Quisiera iniciar este nuevo curso invitándoos a meditar sobre la fe. La Carta a los Hebreos define la fe como «garantía de lo que se espera; la prueba de lo que no se ve» (Hb 11,1). A continuación, nos presenta como ejemplos de fe a «nuestros mayores»: Abel, Henoc, Noé; sobre todo, nos presenta a Abraham y a Sara, a Isaac y Jacob, a Moisés, a Josué, a Gedeón (….), a David, a Samuel y los profetas. En la fe murieron todos ellos sin haber conseguido el objeto de la promesa.

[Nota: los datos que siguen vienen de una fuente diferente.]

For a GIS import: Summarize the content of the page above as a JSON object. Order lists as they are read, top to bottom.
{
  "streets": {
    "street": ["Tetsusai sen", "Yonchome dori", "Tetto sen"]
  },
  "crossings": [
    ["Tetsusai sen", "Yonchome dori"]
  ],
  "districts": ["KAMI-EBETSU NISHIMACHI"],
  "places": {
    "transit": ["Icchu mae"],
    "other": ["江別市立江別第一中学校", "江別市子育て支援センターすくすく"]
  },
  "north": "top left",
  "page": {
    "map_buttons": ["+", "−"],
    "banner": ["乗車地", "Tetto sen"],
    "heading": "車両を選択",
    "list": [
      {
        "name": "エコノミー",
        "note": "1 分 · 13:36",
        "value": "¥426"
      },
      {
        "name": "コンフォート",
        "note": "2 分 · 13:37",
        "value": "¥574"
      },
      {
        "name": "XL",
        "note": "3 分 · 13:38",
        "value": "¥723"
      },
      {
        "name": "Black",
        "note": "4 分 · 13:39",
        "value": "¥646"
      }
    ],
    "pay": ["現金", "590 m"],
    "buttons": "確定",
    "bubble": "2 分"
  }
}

¿Y cuál es la promesa? La promesa es nuestro Señor Jesucristo. En Él conocemos cuál es la esperanza a la que hemos sido llamados; cuál la riqueza de la gloria otorgada por Él en herencia a los santos (cf. Ef 1, 16-19).
Nuestra fe en Jesucristo no es un acto de conocimiento puramente natural; no es una conclusión meramente racional que se pueda deducir de premisas científicas, históricas, filosóficas…
Nuestra fe no es ciertamente irracional, pero no es tampoco puramente racional; si fuera puramente racional estaría exclusivamente reservada a los inteligentes, a los “listos”, a los que estudian…
En la fe intervine el entendimiento, pero también la voluntad, que es siempre atraída por el bien y, más aún, por el supremo bien, que es Dios. Nuestra razón ve a Cristo como hombre al cual se puede creer (Jn 8, 46); ninguno le ha podido acusar de pecado (Jn 8,46); hace milagros que atestiguan la verdad de lo que dice (cf Jn 3,2) y nuestra voluntad, sentimientos, afectos son atraídos por su veracidad, por su bondad, por su afabilidad… Toda su persona es tremendamente atrayente hasta el punto que «el mundo se va tras Él» (Jn 12,19).
Sin embargo, todo ello no es suficiente para el acto de fe. Poder hacer la confesión de san Pedro: «Tú eres el Mesías, el Hijo de Dios vivo» (Mt 16,16) es gracia, es don de Dios, no es fruto de nuestra razón ni de nuestra voluntad. Y ese grandísimo don de Dios nos viene en la Iglesia y por la Iglesia; y en la Iglesia, a través de la sucesión apostólica. «Por la sucesión apostólica queda el tiempo muerto; en la predicación apostólica no hay ayer, un mañana; sólo hoy» (K. Adam).
En la religión cristiana la persona misma del Fundador es el objeto de la fe, es el fondo integro de la fe. A diferencia de las demás religiones, en que la imagen del fundador palidece y se desdibuja con el tiempo, en la religión cristiana la fe siempre se dirige directamente a Jesús vivo.
La Iglesia siempre confiesa: “Yo misma he visto a Jesús; yo misma lo he oído y lo oigo predicar; yo lo veo resucitado; trato con Él como una persona viva y actual”.
Por eso los Evangelios son letra viva; si no fuera por la Iglesia, Cuerpo vivo de Cristo, los Evangelios serían letra muerta. «Sin la Escritura, se nos privaría de la forma genuina de los discursos de Jesús; no sabríamos cómo habló el Hijo de Dios, pero, sin la tradición (apostólica) no sabríamos quién era el que hablaba y nuestro gozo por lo que decía desaparecería igualmente» (Mohler).
Cuando un moribundo en la Iglesia reza con fe: “Jesús confío en Ti” palpita en su corazón y en sus labios la misma confesión de Pedro: «Tu eres el Cristo; el Hijo de Dios vivo» (Mt 16,16) y la de Esteban: «Veo los cielos abiertos y al Hijo del hombre de pie a la derecha de Dios» (Hch 7,56).
Ese moribundo o moribunda mirará al sacerdote, que probablemente tiene delante y el sacerdote al obispo y el obispo al Colegio episcopal y a su Cabeza, el sucesor de Pedro en Roma. Por la sucesión apostólica, Cristo está tan cerca de nosotros como lo estuvo de Pedro. ¡Es pura actualidad!